En el estado norteño de Haryana, Satbir Singh Jatain abandonó sus calabazas a las inclemencias del tiempo, el mes pasado, permitiendo que se pudrieran, en vez de desperdiciar el esfuerzo de cosecharlas. El precio en que se hubiesen vendido no habría cubierto el costo de la mano de obra o el transporte. “Los confinamientos han acabado con los agricultores”, comentó Jatain.
Los peligros de buscar ayuda
En Afganistán, Bibi sintió terror cuando su hija de seis años, Zinab, se hundía aún más en un estado de desnutrición. Estaba perdiendo energía. “Podía ver con mis propios ojos que la niña se estaba marchitando”, expresó Bibi.
A mediados de julio, Zinab requirió atención médica seria, obligando un traslado a la capital de la provincia de Khost. Llegar a la ciudad implicó un viaje de 90 minutos, a través de un paisaje intimidante plagado de conflictos tribales. El coronavirus había dejado un saldo de más de 15 personas muertas, en la aldea de Bibi, de unos 500 habitantes. Más allá de sus confines, había un número aparentemente infinito de potenciales portadores.
Este era el cálculo que impedía que las personas buscaran cuidados fundamentales en todo Afganistán. Entre enero y mayo, el número de niños afganos, menores de cinco años que padecían desnutrición aguda grave —condición que requiere hospitalización— aumentó de 690.000 a 780.000, señala Zakia Maroof, experta en nutrición de la UNICEF en Kabul. Desde marzo, el número de niños ingresados en los hospitales ha disminuido 40 por ciento.

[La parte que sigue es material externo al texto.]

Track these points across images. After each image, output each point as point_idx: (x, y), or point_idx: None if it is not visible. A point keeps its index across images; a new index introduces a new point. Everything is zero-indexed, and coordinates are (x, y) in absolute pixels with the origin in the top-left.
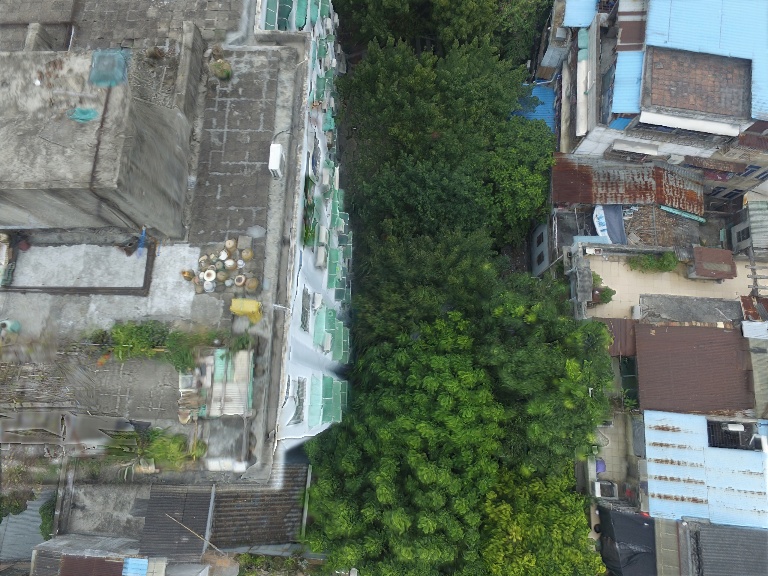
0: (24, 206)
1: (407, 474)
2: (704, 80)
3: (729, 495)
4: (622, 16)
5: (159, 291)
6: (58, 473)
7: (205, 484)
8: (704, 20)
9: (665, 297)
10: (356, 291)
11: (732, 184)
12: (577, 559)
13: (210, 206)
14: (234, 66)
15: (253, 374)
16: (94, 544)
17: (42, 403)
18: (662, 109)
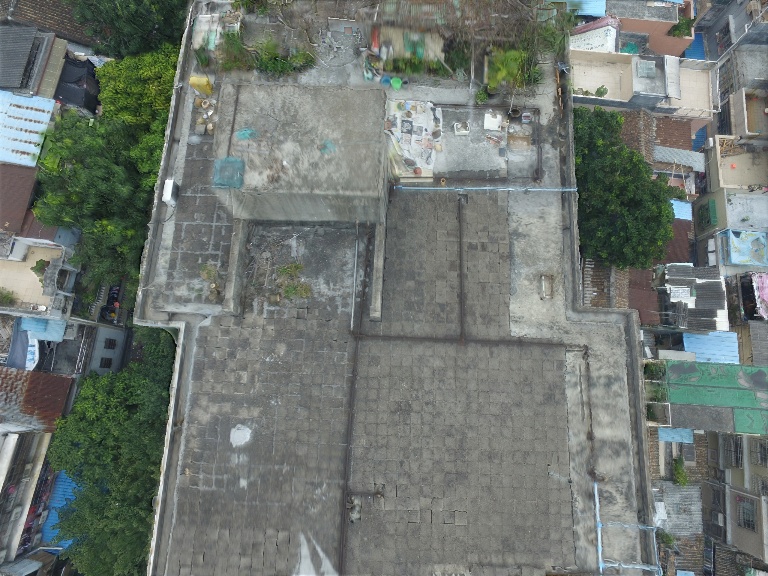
0: None
1: None
2: None
3: None
4: None
5: None
6: None
7: None
8: None
9: None
10: None
11: None
12: None
13: None
14: (204, 286)
15: None
16: None
17: None
18: None
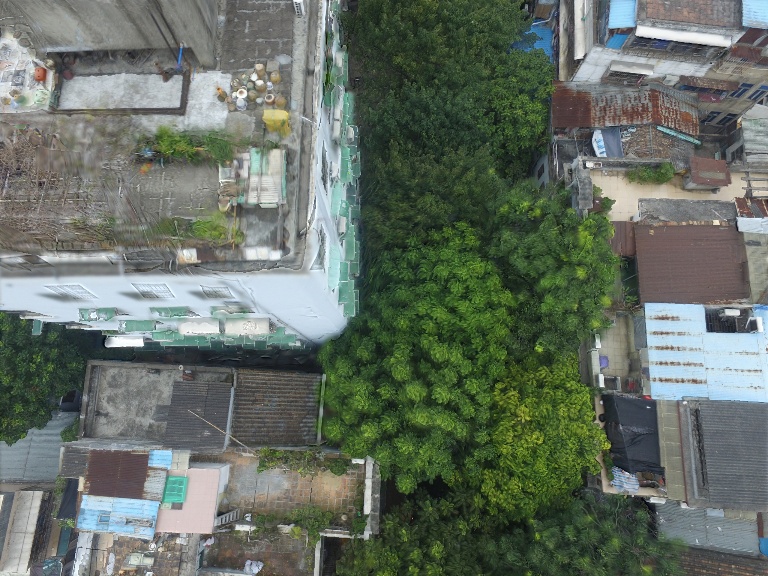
0: (75, 9)
1: (420, 359)
2: None
3: (727, 375)
4: None
5: (195, 111)
6: (82, 380)
7: (225, 384)
8: None
9: (663, 201)
10: (365, 210)
11: (726, 107)
12: (583, 433)
13: (239, 39)
14: None
15: (286, 169)
16: (119, 442)
17: (82, 243)
18: (657, 22)
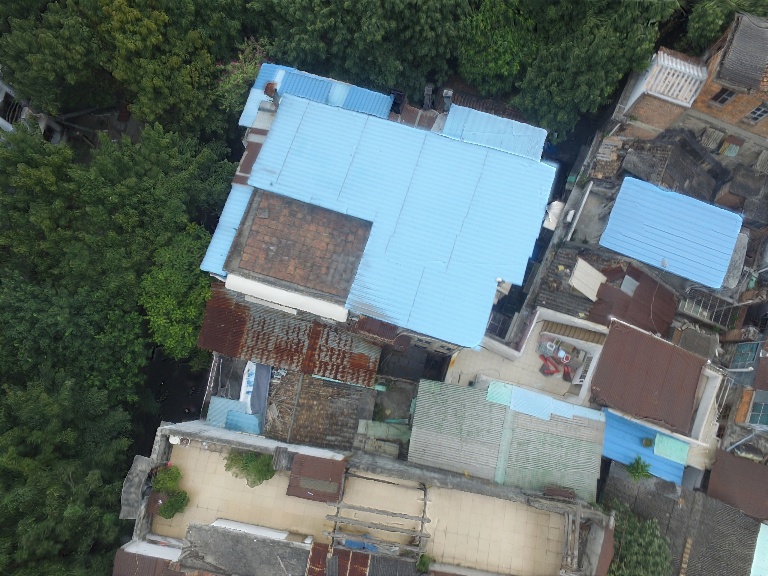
0: None
1: None
2: (316, 240)
3: None
4: (252, 134)
5: None
6: None
7: None
8: (331, 157)
9: (218, 531)
10: None
11: (426, 346)
12: None
13: None
14: None
15: None
16: None
17: None
18: (248, 276)
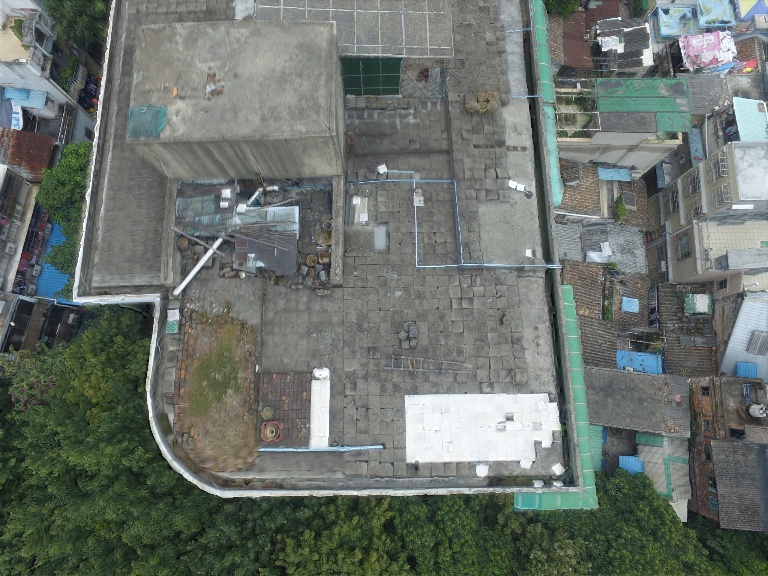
0: None
1: None
2: None
3: None
4: None
5: None
6: None
7: None
8: None
9: None
10: None
11: None
12: None
13: None
14: None
15: None
16: None
17: None
18: None
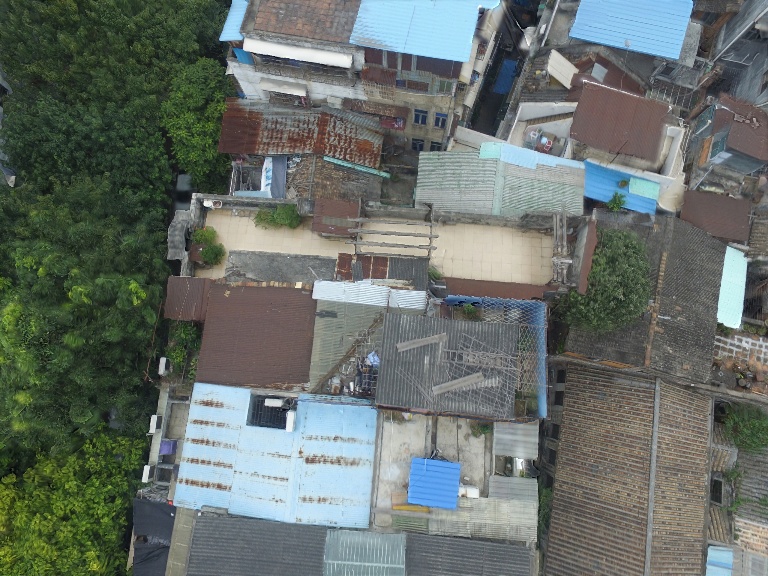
0: None
1: None
2: (319, 2)
3: (253, 481)
4: None
5: None
6: None
7: None
8: None
9: (255, 254)
10: None
11: (423, 135)
12: (45, 554)
13: None
14: None
15: None
16: None
17: None
18: (263, 35)
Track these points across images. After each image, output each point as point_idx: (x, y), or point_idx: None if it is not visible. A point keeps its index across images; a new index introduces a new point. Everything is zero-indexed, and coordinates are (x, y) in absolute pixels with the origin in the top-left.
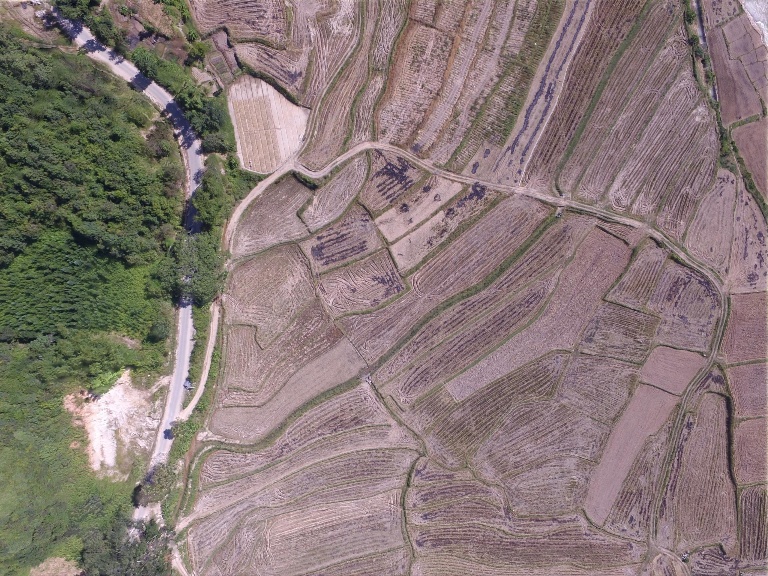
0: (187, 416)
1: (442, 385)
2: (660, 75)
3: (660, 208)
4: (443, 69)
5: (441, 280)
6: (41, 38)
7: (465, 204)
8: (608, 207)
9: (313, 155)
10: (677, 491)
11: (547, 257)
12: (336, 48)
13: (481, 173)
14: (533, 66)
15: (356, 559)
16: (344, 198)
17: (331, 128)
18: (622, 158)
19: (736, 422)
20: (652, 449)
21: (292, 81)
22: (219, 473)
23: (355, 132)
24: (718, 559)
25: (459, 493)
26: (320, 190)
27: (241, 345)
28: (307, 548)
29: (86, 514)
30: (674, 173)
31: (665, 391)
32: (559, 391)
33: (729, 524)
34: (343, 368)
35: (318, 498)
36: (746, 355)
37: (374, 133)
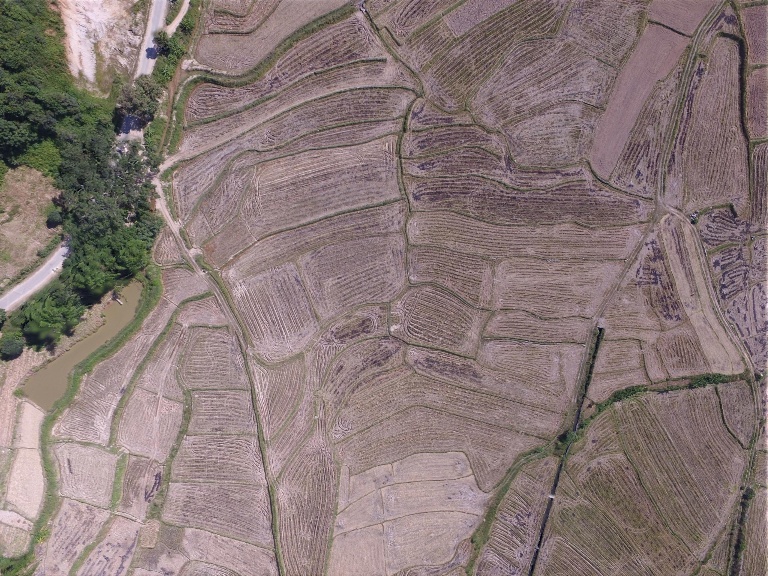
0: (171, 34)
1: (440, 18)
2: None
3: None
4: None
5: None
6: None
7: None
8: None
9: None
10: (686, 145)
11: None
12: None
13: None
14: None
15: (350, 213)
16: None
17: None
18: None
19: (749, 68)
20: (661, 96)
21: None
22: (205, 109)
23: None
24: (728, 222)
25: (458, 140)
26: None
27: None
28: (298, 198)
29: (63, 114)
30: None
31: (675, 31)
32: (563, 28)
33: (740, 183)
34: None
35: (310, 142)
36: None
37: None
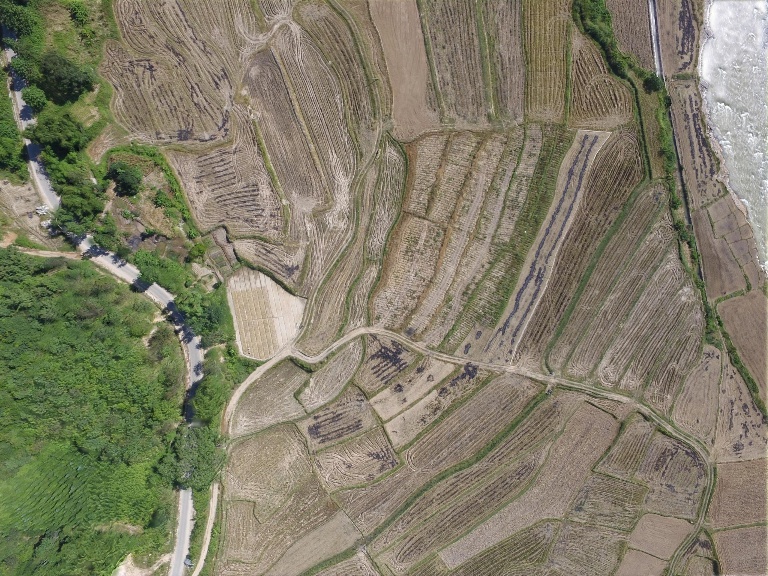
0: None
1: (436, 553)
2: (647, 258)
3: (647, 384)
4: (436, 258)
5: (434, 455)
6: (46, 246)
7: (457, 383)
8: (597, 383)
9: (310, 341)
10: None
11: (537, 431)
12: (332, 242)
13: (473, 354)
14: (523, 252)
15: None
16: (340, 380)
17: (327, 316)
18: (610, 337)
19: None
20: None
21: (289, 274)
22: None
23: (350, 318)
24: None
25: None
26: (316, 373)
27: (240, 519)
28: None
29: None
30: (661, 350)
31: (653, 556)
32: (550, 557)
33: None
34: (339, 539)
35: None
36: (732, 521)
37: (369, 319)
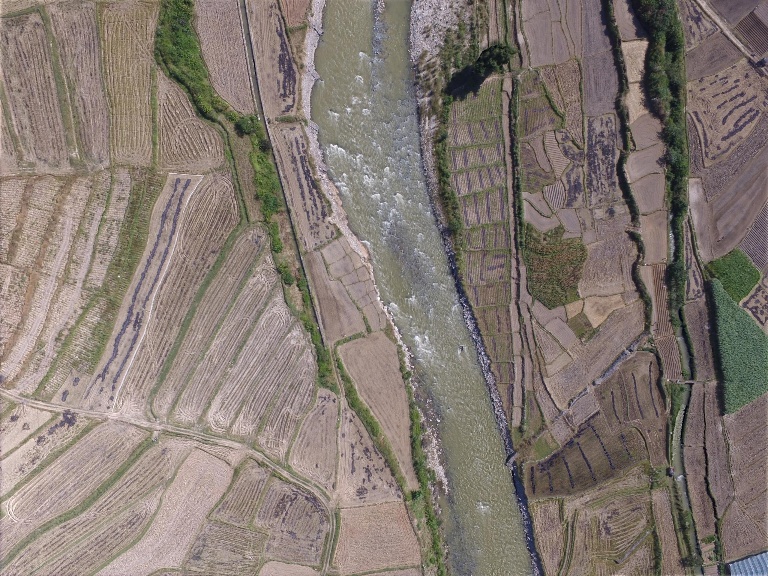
0: None
1: None
2: (251, 302)
3: (260, 429)
4: (22, 304)
5: (37, 505)
6: None
7: (56, 432)
8: (206, 429)
9: None
10: None
11: (147, 479)
12: None
13: (71, 401)
14: (118, 297)
15: None
16: None
17: None
18: (218, 382)
19: None
20: None
21: None
22: None
23: None
24: None
25: None
26: None
27: None
28: None
29: None
30: (273, 394)
31: None
32: None
33: None
34: None
35: None
36: (360, 567)
37: None
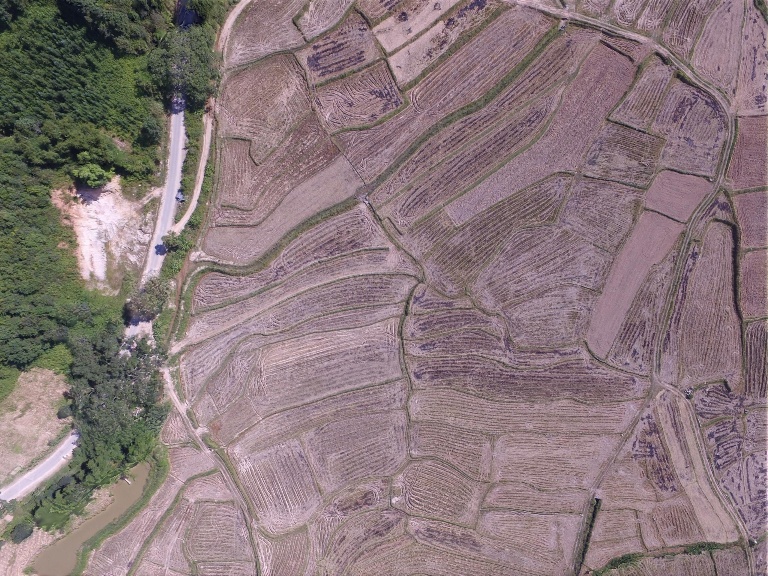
0: (179, 231)
1: (441, 208)
2: None
3: (666, 23)
4: None
5: (441, 95)
6: None
7: (466, 14)
8: (613, 21)
9: None
10: (681, 324)
11: (550, 73)
12: None
13: None
14: None
15: (353, 391)
16: (341, 4)
17: None
18: None
19: (742, 252)
20: (656, 279)
21: None
22: (212, 297)
23: None
24: (722, 397)
25: (458, 323)
26: None
27: (235, 160)
28: (302, 379)
29: (75, 320)
30: None
31: (670, 218)
32: (561, 216)
33: (734, 359)
34: (340, 187)
35: (314, 326)
36: (753, 181)
37: None
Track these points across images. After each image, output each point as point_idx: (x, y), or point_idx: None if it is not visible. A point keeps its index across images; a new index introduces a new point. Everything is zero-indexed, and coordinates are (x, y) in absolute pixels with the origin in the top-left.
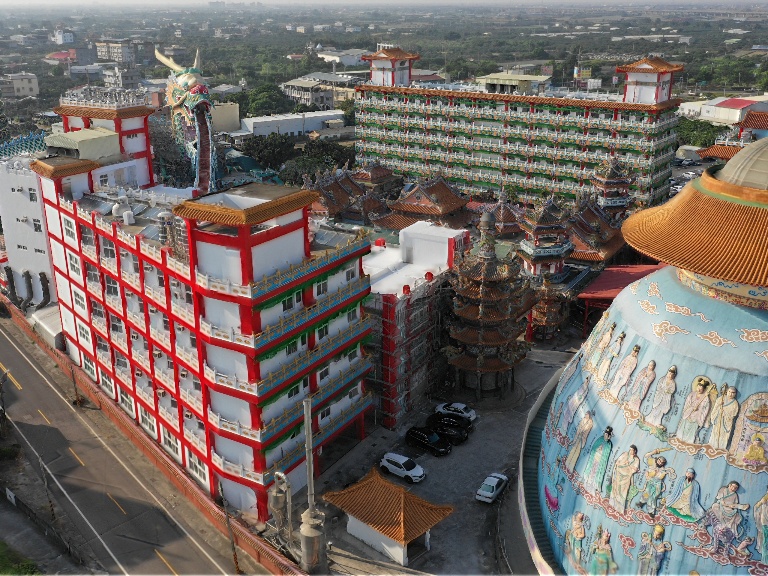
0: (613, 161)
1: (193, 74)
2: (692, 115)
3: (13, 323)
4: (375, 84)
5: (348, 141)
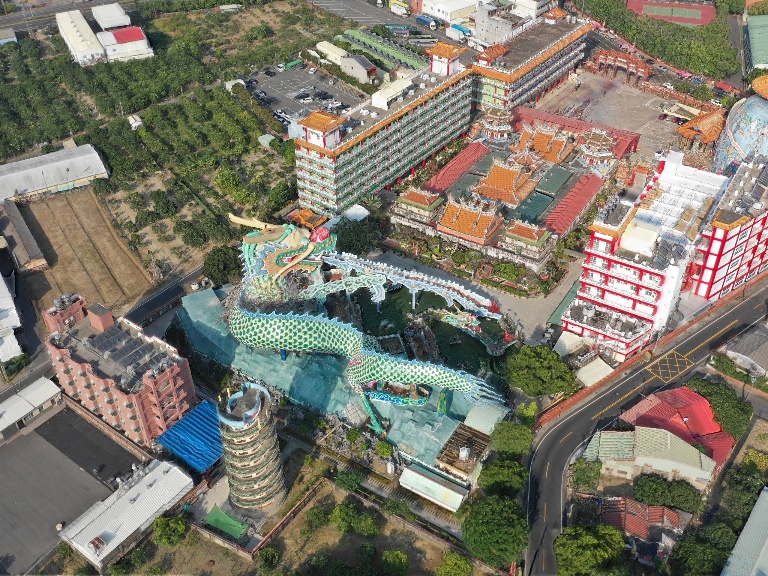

“Era tener miedo del coronavirus y ver morir a mi hija, o al menos decirle a mi corazón que hice lo que tenía que hacer”, aseveró Bibi.
Su esposo pidió prestado para cubrir la cuenta médica y abordaron un minibús. En un hospital rudimentario de la ciudad de Khost, los médicos le administraron una dieta de leche en polvo. Después de tres semanas allí, Zinab seguía perdiendo peso. La familia tenía que ir a Kabul, a siete horas de distancia.
Zinab fue admitida y le administraron alimentación regular mediante una sonda por la nariz. Pesaba solo 8.5 kilos. Dos semanas después, aún perdía peso y su sistema luchaba por retener la comida.
Bibi se mantenía a su lado, cuidándola, preocupada por las facturas y preguntándose cómo iban a hacer para volver a casa.